= Mix automation =

Method to automate the process of post-production mixing of music recording

In music recording, mix automation allows the mixing console to remember the mixing engineer's dynamic adjustment of faders during a musical piece in the post-production editing process. A timecode is necessary for the synchronization of automation. Modern mixing consoles and digital audio workstations use comprehensive mix automation.

The need for automated mixing originated from the late 1970s transition form 8-track to 16-track and then 24-track multitrack recording, as mixing could be laborious and require multiple people and hands, and the results could be almost impossible to reproduce. With 48-track recording - synchronized twin 24-track recorders (for a net 46 audio tracks, with one on each machine for SMPTE timecode) - came larger recording and mixing consoles with even more channel faders to manage during mixdown. Manufacturers, such as Neve Electronics (now AMS Neve) and Solid State Logic (SSL), both English companies, developed systems that enabled one engineer to oversee every detail of a complex mix, although the computers required to power these desks remained a rarity into the late 1970s.

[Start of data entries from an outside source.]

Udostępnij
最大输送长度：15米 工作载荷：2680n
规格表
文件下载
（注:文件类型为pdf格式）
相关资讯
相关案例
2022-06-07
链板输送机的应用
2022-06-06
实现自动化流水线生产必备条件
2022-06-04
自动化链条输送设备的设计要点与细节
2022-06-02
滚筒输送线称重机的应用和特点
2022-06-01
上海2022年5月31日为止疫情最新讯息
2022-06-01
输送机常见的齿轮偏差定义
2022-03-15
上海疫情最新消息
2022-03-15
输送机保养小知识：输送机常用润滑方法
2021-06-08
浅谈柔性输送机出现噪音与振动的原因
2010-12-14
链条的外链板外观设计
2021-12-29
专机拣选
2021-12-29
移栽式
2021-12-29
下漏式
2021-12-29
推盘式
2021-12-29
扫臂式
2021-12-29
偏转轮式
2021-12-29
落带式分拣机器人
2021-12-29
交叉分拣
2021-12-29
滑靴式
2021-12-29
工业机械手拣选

According to record producer Roy Thomas Baker, Queen's 1975 single "Bohemian Rhapsody" was one of the first mixes to be done with automation.

== Types ==
- Voltage Controlled Automation
  fader levels are regulated by voltage-controlled amplifiers (VCA). VCAs control the audio level and not the actual fader.
- Moving Fader Automation
  a motor is attached to the fader, which then can be controlled by the console, digital audio workstation (DAW), or user.
- Software Controlled Automation
  the software can be internal to the console, or external as part of a DAW. The virtual fader can be adjusted in the software by the user.
- MIDI Automation
  the communications protocol MIDI can be used to send messages to the console to control automation.

== Modes ==
- Write
  Used the first time automation is created or when writing over existing automation.
- Touch
  Writes automation data only while a fader is touched. faders return to any previously automated position after release.
- Latch
  Starts writing automation data when a fader is touched. Stays in position and continues writing after release.
- Read
  The console or digital audio workstation performs the written automation.
- Off
  Automation is temporarily disabled, Current manual settings are used.

All of these include the mute button. If mute is pressed during writing of automation, the audio track will be muted during playback of that automation.
Depending on software, other parameters such as panning, sends, and plug-in controls can be automated as well. In some cases, automation can be written using a digital potentiometer instead of a fader.